À l’automne, les discussions aboutissent à un second accord interprofessionnel qui consacre « la cessation » de distribution de DVD autre que zone 2 au Grand-Duché de Luxembourg. L’accord prévoit trois phases : une première interdit toute commande de DVD zone 1 sur le marché mondial après le 30 octobre 2006. Une seconde phase prévoit un sursis jusqu’au 30 avril pour l’écoulement des vieux stocks, d’où les braderies à moins de cinq euros le DVD dans les supermarchés du pays.

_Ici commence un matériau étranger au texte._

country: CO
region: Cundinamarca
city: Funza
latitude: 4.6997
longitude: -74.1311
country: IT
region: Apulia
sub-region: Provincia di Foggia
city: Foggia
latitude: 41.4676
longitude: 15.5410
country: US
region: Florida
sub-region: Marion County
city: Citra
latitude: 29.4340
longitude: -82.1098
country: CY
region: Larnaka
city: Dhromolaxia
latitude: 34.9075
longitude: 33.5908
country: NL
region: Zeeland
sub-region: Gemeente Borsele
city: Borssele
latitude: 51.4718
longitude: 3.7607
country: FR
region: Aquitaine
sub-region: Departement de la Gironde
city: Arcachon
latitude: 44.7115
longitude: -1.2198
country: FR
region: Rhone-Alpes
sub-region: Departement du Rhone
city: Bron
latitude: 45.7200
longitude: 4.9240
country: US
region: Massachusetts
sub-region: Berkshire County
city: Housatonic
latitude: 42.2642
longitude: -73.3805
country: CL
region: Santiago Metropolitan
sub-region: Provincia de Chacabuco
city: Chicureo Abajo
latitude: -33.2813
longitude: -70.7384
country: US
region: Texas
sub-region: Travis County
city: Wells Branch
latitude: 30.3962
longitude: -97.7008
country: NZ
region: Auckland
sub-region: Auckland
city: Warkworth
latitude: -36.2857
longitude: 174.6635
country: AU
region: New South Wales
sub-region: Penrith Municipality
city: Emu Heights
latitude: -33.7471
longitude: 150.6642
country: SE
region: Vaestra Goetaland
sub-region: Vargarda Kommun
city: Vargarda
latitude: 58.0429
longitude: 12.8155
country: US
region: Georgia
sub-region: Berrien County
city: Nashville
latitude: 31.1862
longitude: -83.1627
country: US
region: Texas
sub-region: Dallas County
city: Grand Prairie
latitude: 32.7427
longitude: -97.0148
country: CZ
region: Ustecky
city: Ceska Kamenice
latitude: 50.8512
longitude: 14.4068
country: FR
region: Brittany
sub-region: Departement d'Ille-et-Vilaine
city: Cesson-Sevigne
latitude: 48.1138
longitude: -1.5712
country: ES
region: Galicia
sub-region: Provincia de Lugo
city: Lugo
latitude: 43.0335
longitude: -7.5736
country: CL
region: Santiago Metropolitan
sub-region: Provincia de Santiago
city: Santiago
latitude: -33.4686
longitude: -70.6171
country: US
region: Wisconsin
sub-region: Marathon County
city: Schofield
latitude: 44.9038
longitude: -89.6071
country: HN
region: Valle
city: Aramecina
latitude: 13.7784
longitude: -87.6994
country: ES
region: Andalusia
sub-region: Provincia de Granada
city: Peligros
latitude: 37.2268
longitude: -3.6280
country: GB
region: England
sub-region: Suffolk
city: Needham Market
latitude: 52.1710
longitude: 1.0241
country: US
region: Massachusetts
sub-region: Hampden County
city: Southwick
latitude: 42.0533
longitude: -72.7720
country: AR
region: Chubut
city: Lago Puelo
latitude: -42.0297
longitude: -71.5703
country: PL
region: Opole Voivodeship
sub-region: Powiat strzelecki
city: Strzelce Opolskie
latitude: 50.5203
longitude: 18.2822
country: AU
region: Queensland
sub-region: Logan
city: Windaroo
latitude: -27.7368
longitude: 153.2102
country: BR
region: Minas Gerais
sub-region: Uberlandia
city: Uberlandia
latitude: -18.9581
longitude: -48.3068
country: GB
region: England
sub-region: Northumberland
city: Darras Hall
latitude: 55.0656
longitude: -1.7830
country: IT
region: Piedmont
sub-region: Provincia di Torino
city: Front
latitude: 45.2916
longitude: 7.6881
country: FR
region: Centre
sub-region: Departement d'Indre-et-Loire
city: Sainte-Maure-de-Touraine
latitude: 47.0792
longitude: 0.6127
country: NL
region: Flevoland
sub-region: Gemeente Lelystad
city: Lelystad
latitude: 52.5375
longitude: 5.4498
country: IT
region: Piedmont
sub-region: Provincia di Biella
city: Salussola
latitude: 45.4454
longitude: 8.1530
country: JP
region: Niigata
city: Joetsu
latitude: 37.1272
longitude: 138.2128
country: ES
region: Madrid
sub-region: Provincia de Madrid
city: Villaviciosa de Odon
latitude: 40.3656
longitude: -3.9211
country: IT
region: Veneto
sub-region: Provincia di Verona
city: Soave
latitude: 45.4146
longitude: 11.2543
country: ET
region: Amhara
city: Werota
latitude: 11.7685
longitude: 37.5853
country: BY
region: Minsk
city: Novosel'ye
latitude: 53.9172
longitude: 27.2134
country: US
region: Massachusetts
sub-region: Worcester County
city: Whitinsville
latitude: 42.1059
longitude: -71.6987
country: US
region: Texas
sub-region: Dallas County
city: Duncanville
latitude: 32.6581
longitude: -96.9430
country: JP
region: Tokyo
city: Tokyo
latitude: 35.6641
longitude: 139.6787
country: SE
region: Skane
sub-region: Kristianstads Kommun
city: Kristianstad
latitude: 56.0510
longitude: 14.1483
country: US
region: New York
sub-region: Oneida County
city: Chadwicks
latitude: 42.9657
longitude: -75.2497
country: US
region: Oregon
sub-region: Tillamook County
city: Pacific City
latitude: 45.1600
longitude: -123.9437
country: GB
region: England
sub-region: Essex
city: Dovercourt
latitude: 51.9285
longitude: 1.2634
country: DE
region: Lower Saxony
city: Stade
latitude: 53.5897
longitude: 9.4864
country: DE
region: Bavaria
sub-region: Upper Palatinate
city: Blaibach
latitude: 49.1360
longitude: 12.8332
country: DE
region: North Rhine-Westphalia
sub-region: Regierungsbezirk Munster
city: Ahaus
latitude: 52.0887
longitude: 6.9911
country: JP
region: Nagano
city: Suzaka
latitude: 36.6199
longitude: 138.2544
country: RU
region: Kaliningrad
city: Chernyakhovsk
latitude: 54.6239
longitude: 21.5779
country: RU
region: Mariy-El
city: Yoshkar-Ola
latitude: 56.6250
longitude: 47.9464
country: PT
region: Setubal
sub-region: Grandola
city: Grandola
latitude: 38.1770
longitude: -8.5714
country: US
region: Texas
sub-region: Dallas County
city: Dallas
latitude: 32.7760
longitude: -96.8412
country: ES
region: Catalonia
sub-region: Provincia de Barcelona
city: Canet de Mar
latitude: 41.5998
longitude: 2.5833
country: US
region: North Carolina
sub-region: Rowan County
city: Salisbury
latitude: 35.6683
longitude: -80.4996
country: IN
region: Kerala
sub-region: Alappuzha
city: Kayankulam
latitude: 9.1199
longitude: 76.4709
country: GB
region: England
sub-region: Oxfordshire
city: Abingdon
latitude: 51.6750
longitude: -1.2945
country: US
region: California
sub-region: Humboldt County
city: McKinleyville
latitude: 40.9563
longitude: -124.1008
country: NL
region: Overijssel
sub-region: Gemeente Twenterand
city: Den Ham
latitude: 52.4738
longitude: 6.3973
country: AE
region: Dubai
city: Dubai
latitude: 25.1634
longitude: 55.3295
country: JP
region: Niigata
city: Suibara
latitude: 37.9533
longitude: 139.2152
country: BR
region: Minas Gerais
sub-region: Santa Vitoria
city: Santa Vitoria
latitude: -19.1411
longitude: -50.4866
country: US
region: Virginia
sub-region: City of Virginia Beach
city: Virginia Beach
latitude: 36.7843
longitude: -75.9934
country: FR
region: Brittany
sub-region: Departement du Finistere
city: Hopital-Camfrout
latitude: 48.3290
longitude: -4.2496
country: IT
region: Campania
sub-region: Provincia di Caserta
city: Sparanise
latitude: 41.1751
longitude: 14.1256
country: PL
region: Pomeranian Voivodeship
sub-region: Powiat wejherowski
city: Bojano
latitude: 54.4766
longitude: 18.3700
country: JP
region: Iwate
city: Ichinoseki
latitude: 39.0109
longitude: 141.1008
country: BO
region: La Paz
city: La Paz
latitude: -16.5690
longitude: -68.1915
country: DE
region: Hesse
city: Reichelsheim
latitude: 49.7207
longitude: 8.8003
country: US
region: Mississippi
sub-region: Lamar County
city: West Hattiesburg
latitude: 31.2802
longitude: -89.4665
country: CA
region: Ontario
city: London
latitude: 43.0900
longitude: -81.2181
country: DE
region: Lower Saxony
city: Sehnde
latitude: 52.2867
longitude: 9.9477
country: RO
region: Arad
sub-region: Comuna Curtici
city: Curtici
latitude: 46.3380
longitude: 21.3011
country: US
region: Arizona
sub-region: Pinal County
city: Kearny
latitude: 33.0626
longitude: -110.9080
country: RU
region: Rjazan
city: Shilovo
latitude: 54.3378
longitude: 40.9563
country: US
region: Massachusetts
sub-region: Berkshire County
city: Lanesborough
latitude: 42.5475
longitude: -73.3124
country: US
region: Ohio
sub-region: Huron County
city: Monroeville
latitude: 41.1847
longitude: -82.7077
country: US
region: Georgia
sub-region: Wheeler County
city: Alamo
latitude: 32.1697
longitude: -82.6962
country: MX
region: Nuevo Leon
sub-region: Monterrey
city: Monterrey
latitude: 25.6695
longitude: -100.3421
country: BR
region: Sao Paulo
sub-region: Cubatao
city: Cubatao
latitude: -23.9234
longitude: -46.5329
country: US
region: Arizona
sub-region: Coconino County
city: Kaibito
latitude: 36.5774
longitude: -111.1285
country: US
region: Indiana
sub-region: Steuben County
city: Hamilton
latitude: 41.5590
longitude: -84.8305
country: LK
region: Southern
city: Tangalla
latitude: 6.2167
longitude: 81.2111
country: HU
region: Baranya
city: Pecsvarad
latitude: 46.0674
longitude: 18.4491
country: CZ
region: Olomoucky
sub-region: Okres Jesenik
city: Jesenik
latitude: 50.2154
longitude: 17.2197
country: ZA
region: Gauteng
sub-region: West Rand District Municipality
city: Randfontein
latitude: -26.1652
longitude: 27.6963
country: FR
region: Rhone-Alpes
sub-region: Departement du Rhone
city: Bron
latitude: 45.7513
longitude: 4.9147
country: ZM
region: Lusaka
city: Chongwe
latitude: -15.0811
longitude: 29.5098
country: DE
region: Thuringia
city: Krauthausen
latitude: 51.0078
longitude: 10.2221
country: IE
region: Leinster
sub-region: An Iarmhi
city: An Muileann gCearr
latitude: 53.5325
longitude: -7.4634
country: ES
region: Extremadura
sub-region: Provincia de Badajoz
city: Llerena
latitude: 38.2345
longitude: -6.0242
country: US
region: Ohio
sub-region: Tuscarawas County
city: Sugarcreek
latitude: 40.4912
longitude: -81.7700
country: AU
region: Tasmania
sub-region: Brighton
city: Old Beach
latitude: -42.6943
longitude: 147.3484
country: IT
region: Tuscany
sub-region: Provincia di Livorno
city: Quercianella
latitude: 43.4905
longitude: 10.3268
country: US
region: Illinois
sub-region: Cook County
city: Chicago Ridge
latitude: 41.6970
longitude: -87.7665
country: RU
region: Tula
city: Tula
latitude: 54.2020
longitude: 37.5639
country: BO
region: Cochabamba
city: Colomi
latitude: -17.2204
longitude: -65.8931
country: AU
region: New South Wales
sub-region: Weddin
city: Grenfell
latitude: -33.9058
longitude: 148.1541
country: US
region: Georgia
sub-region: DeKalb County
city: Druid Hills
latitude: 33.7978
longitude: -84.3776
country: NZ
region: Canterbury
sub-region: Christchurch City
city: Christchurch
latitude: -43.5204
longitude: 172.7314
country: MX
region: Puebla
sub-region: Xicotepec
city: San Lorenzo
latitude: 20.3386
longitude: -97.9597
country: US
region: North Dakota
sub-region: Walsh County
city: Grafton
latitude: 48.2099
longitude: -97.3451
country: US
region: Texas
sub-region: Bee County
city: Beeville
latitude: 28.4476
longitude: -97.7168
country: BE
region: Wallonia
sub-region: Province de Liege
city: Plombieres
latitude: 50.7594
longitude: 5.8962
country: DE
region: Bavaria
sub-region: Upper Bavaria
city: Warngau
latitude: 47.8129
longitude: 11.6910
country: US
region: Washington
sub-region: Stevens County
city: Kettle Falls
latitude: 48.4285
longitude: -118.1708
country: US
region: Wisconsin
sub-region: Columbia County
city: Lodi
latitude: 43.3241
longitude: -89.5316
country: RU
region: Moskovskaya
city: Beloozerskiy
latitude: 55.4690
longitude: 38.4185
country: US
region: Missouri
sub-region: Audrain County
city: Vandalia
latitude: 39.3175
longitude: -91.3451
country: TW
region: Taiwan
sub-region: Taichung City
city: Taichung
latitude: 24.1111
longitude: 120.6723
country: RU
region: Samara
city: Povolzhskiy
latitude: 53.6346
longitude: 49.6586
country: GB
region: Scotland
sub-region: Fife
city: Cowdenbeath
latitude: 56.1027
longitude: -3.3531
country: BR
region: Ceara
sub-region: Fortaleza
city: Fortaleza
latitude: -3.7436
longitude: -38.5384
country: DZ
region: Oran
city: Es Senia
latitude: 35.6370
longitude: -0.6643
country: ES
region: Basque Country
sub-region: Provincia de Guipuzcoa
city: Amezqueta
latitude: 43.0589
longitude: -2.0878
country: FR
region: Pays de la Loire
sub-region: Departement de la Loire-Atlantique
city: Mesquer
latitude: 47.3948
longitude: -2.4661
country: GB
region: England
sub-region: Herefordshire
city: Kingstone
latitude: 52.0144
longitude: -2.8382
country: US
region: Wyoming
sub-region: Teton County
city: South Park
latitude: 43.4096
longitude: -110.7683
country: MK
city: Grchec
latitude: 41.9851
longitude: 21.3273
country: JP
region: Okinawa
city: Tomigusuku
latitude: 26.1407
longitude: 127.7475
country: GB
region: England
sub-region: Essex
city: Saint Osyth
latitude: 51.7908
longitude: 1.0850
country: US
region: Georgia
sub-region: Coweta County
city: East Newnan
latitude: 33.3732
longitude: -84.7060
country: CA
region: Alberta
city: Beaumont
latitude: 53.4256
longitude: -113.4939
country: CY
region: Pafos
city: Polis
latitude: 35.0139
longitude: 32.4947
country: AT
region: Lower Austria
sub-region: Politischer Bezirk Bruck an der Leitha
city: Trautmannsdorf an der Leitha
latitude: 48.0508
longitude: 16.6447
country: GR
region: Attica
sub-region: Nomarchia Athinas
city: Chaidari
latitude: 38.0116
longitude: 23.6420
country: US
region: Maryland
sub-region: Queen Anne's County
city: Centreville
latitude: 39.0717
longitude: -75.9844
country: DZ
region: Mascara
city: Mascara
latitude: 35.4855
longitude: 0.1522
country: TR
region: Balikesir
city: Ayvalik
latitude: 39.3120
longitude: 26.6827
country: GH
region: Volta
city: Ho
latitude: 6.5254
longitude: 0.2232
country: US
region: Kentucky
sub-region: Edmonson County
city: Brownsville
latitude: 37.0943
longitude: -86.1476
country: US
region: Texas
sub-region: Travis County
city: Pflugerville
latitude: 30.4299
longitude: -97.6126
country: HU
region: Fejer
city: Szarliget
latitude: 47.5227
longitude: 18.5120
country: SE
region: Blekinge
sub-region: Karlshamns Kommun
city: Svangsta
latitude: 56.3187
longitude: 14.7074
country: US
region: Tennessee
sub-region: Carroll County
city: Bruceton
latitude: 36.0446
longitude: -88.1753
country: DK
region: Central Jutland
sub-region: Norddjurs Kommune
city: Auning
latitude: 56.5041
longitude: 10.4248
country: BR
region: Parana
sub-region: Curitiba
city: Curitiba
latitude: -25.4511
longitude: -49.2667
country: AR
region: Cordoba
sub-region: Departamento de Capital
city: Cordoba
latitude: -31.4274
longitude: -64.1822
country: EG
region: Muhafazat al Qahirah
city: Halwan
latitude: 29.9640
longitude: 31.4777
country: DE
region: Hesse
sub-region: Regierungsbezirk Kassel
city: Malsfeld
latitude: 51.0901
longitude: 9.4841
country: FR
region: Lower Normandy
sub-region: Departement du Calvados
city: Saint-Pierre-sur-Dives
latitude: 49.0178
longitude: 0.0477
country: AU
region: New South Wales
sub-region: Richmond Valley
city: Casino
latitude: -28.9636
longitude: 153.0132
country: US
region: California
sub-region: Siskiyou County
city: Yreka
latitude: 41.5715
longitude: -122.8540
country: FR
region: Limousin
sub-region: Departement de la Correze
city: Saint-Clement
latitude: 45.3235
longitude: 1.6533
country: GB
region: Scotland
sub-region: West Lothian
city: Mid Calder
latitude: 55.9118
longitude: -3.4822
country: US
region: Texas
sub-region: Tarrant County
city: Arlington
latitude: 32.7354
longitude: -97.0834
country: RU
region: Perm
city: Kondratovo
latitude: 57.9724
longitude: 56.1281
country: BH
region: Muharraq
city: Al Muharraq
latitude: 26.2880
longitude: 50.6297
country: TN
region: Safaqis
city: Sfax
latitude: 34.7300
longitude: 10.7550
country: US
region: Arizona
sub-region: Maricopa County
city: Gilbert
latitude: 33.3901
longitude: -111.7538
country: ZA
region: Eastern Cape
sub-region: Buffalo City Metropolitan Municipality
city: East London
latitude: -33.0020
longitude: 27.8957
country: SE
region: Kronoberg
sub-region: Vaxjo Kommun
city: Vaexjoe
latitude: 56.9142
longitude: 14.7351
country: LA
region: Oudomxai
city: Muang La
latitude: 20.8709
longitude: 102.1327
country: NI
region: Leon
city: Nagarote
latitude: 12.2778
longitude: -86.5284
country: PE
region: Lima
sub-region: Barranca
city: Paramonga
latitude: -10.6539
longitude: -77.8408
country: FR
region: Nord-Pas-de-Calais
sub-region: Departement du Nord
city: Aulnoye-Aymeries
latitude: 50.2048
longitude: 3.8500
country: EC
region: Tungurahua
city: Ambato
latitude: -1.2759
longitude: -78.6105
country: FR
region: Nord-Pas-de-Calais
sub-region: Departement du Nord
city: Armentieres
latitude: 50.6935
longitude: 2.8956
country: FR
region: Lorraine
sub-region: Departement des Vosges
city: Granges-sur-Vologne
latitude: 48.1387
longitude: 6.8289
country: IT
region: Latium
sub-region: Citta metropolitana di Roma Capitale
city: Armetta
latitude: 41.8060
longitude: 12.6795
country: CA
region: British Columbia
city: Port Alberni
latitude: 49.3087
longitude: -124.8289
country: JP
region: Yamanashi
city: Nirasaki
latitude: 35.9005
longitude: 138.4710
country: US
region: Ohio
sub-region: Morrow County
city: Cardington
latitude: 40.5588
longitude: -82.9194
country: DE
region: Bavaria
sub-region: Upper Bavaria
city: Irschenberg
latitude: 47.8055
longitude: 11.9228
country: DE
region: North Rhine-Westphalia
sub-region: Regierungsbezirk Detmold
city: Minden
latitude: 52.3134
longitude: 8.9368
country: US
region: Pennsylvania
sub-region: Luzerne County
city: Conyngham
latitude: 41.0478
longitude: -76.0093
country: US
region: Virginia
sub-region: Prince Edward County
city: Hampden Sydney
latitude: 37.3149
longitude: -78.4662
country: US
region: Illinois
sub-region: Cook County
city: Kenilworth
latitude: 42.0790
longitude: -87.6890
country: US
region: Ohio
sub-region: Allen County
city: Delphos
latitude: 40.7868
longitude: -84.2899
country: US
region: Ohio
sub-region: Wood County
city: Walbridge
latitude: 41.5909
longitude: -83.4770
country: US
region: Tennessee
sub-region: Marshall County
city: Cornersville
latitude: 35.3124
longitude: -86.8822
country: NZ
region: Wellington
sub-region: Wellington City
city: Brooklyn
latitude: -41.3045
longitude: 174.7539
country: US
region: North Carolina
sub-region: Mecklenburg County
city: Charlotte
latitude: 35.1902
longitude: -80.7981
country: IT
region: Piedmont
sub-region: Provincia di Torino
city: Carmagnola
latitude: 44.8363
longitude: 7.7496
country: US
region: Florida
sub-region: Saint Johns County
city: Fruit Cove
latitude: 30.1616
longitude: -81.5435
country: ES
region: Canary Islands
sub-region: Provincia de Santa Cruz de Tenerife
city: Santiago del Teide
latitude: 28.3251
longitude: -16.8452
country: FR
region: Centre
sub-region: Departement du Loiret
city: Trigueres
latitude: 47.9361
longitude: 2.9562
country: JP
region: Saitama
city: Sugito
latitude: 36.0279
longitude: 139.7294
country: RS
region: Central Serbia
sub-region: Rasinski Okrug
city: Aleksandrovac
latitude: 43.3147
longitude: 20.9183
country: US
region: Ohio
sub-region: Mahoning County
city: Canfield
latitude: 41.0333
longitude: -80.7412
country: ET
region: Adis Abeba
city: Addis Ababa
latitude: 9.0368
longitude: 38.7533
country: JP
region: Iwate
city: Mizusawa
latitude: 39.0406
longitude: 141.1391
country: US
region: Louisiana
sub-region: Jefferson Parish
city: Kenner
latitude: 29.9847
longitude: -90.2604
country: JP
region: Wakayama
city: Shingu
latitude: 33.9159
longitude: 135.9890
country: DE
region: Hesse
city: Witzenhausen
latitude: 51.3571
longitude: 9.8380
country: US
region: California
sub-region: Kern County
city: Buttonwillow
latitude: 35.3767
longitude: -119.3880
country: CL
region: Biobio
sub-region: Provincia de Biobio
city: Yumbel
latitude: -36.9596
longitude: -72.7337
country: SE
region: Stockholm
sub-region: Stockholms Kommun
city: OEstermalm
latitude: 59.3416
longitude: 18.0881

Une troisième phase interdit la commercialisation pure et simple de DVD autres que zone 2 à partir du 1er mai 2007. Cet accord volontaire n’oblige pas ses contractants. Son respect est pourtant quasi total, mis à part un vidéothécaire récalcitrant du centre ville qui poursuit la location-vente de DVD zone 1 sous la pression, dit-il, de ses clients rois.
Cet accroc peut-il faire basculer l’accord d’octobre 2006 et inciter à nouveau les grandes enseignes à remettre des DVD zone 1 dans leurs linéaires, au risque d’un procès retentissant, mauvais pour l’image de marque ? La BAF ne leur en laissera probablement pas le temps. La fédération vient en effet de rappeler à l’ordre l’exploitant du magasin de vidéo en le menaçant d’une action en cessation devant la juridiction civile. « Tout ce qui nous intéresse c’est de nettoyer le marché luxembourgeois,» souligne Ryk Reynaers. Que ce soit au kärcher ou avec les gants blancs des grands diplomates. C’est le résultat qui compte.